● **Instructions for the task**: Beginning with the line that contains "left knee: (113, 66)", restate each line below through the final one exactly, and exclude the pictures.

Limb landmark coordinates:

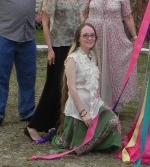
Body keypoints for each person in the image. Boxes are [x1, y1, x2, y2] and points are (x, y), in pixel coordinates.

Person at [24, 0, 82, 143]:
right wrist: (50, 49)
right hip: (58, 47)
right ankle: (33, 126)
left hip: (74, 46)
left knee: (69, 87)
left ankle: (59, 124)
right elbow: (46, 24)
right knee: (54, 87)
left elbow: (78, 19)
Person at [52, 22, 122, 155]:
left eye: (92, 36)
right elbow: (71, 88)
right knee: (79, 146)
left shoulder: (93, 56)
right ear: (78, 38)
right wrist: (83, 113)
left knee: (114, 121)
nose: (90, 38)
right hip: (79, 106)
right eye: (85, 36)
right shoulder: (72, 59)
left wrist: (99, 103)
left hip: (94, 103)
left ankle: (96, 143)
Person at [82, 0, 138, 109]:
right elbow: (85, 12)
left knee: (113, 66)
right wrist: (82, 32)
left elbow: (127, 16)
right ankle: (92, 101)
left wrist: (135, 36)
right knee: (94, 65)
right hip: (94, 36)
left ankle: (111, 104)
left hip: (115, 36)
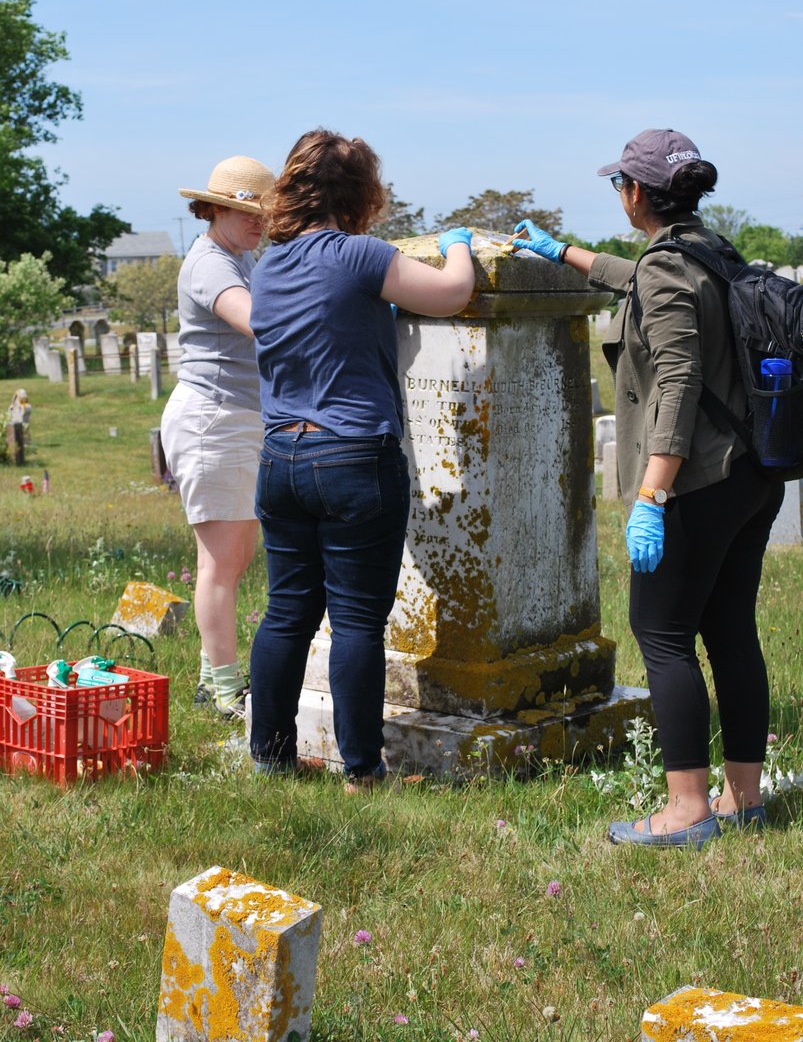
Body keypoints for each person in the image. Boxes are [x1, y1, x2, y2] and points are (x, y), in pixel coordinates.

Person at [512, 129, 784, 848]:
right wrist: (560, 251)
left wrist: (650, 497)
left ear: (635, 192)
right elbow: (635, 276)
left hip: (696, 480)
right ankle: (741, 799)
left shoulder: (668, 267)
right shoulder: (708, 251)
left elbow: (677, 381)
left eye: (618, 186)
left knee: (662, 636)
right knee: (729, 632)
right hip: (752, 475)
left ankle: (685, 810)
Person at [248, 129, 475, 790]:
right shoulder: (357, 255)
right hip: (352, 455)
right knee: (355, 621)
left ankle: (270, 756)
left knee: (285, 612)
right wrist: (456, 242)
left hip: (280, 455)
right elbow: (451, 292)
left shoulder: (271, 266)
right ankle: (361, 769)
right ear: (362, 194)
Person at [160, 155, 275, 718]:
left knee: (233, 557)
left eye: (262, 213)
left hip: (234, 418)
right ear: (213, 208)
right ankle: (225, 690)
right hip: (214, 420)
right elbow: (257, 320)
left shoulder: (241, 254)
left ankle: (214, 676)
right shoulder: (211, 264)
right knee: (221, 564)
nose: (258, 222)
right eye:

● **Result of the exercise**:
left knee: (113, 66)
right wrist: (82, 32)
left elbow: (127, 16)
right ankle: (92, 101)
left wrist: (135, 36)
right knee: (94, 65)
right hip: (94, 36)
left ankle: (111, 104)
left hip: (115, 36)
Body keypoints for each person in the image. Boxes are [x1, y1, x2, y2] and points are (x, y), in pixel coordinates.

Person at [512, 129, 784, 848]:
right wrist: (560, 251)
left wrist: (650, 497)
left ear: (635, 192)
right elbow: (635, 276)
left hip: (696, 480)
right ankle: (741, 799)
left shoulder: (668, 267)
right shoulder: (708, 251)
left elbow: (677, 381)
left eye: (618, 186)
left knee: (662, 636)
right knee: (729, 632)
right hip: (752, 475)
left ankle: (685, 810)
Person at [248, 129, 475, 790]:
right shoulder: (357, 255)
right hip: (352, 455)
right knee: (355, 621)
left ankle: (270, 756)
left knee: (285, 612)
right wrist: (456, 242)
left hip: (280, 455)
right elbow: (451, 292)
left shoulder: (271, 266)
right ankle: (361, 769)
right ear: (362, 194)
Person at [160, 155, 275, 718]:
left knee: (233, 557)
left eye: (262, 213)
left hip: (234, 418)
right ear: (213, 208)
right ankle: (225, 690)
right hip: (214, 420)
right elbow: (257, 320)
left shoulder: (241, 254)
left ankle: (214, 676)
right shoulder: (211, 264)
right knee: (221, 564)
nose: (258, 222)
right eye:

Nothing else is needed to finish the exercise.